Members of Tynwald may propose, and then vote upon, votes of no confidence in a range of different office holders and bodies. In 2013, for instance, Mr Skelly moved a motion “That Tynwald has no confidence in Hon. David Anderson MHK as Minister for Health“. The motion was debated at length in Tynwald, and lost 7 to 17 in the Keys, but passed 8 to 1 in the Council. As the Branches were in disagreement, the motion failed. Had the motion been passed, Mr Anderson would not have lost office, as the decision as to who is a minister is made (formally) by the Lieutenant-Governor and (actually) by the Chief Minister. We can find unsuccessful motions of no confidence in individual ministers not only in Tynwald, but in the Keys alone – for instance Mr David Cannan’s 2006 no confidence vote in Mr Braidwood in relation to decisions made as Home Affairs Minister, put forward as an amendment to a resolution on a report including discussion of his role. This vote was also lost, 14 to 9. We can also find non-parliamentarians subject to these motions. A motion of no confidence in the Manx Electricity Authority was tabled for the Tynwald of May 2005, then withdrawn, followed immediately afterwards by the resignation of all members of the MEA (discussed fully in DG Kermode’s excellent book on Ministerial Government in the Isle of Man).

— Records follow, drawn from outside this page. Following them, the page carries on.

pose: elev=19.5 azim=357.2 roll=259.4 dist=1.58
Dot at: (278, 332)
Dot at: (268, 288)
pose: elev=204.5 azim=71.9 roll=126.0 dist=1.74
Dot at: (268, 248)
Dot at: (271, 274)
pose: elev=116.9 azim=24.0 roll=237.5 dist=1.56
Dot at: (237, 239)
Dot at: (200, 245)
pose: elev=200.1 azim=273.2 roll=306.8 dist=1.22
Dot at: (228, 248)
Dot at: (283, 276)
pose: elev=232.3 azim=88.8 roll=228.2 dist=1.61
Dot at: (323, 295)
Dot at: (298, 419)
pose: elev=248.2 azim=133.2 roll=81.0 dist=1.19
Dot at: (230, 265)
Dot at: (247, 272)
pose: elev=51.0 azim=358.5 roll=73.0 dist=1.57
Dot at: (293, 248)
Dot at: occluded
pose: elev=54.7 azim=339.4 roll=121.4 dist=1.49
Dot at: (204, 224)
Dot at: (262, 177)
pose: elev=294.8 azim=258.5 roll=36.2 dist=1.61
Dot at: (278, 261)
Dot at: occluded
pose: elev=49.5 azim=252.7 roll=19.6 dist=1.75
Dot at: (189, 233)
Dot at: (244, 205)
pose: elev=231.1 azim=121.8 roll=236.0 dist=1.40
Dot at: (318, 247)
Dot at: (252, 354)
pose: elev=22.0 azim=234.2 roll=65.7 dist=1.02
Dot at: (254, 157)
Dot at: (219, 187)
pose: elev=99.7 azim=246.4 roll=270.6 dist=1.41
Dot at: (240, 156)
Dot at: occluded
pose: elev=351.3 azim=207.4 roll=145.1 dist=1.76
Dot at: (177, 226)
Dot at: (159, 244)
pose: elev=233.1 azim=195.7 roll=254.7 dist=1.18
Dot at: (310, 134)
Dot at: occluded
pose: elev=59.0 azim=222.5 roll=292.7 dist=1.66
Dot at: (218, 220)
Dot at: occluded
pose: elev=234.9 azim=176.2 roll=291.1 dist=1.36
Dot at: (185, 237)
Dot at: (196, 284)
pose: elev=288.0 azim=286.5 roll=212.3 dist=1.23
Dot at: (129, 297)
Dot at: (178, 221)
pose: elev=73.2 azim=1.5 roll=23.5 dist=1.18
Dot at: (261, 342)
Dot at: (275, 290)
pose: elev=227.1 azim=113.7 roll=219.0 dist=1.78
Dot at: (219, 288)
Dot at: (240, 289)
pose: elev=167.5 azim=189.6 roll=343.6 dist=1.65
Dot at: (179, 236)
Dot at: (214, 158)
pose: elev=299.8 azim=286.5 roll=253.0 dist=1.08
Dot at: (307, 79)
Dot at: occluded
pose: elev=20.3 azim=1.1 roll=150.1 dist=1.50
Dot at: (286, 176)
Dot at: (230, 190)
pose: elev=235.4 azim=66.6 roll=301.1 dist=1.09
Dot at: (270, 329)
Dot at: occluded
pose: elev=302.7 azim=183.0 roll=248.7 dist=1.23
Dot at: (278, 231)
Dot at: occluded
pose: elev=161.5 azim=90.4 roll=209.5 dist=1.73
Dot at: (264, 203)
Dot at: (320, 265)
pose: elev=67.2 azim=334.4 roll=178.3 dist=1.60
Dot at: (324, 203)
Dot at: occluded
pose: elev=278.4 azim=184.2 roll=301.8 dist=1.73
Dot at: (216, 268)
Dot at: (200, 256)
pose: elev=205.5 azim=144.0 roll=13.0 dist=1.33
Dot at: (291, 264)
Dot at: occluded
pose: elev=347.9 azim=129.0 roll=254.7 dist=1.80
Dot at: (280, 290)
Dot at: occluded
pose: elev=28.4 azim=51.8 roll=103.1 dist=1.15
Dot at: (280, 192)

These votes are potentially powerful political blows, and may lead to political consequences. As well as the mass resignation of the MEA in 2005, Kermode sees the resignation of Allan Bell as DTLT Minister in 1994 as forestalling a motion of no confidence; and we might also consider the resignation of Richard Corkill as Chief Minister following concerns after his arrest as happening in the shadow of a vote of no confidence. We can also see votes of confidence deployed as political tools. In 1998 Edgar Quine put forward a vote of confidence in CoMin, which passed and so showed confidence in Donald Gelling’s CoMin.

These are clearly important politically, but they do not have the statutory force of a vote of no confidence under the Council of Ministers Act 1990.

The statutory vote of no confidence.

Under the 1990 Act, one of the ways in which a Chief Minister can lose that office is if there should be “a sitting of the House of Keys at which a resolution is passed by the affirmative vote of at least 13 members of the House of Keys, that it has no confidence in the Council of Ministers” (s.2(3)(b)). If the Chief Minister goes out of office as a result of such a vote being passed, then every Minister also goes out of office (s.3(3)). It is worth stressing that while individual ministers may retain the confidence of the Keys, the statutory vote is an all-or-nothing process: There is no statutory power to remove just the Chief Minister, or just an individual Minister.

Section 2(3) has undergone some significant changes in recent years. In 2018 the power to remove a Council of Ministers by a vote of no confidence was removed from Tynwald as a body, and transferred to the House of Keys only. In 2018, however, there was an unusually high special majority required, providing far greater protection for the executive than in other small democracies I studied at the time. Concerns that the balance between stability and accountability had been struck at the wrong place led in 2021 to a change in the rules, from a special majority of 16 to 13. It should be noted however that a vote of no confidence requires 13 MHKs to support it, rather than a majority of the MHKs who vote. So it is only a simple majority if all 24 MHKs are present at the sitting.

If a vote of no confidence secures 13 or more votes, then the Chief Minister and Council of Ministers remain in post until they are replaced (s.4(4), 4(5)).

A sitting of the Keys must be held between 17 and 21 days after the vote of no confidence, at which a Chief Minister is appointed by the Keys, and the Chief Minister then goes on to appoint their Ministers. In the same way as after a General Election, nominations for the office of Chief Minister are put to the House of Keys not less than seven days before this sitting, with a written statement on the policies the candidate intends to pursue being submitted not less than five days before the sitting (see Standing Orders of the House of Keys, section 12). There is no legal bar on the same Chief Minister being reappointed, and then going on to appoint the same Ministers (s.4(6)).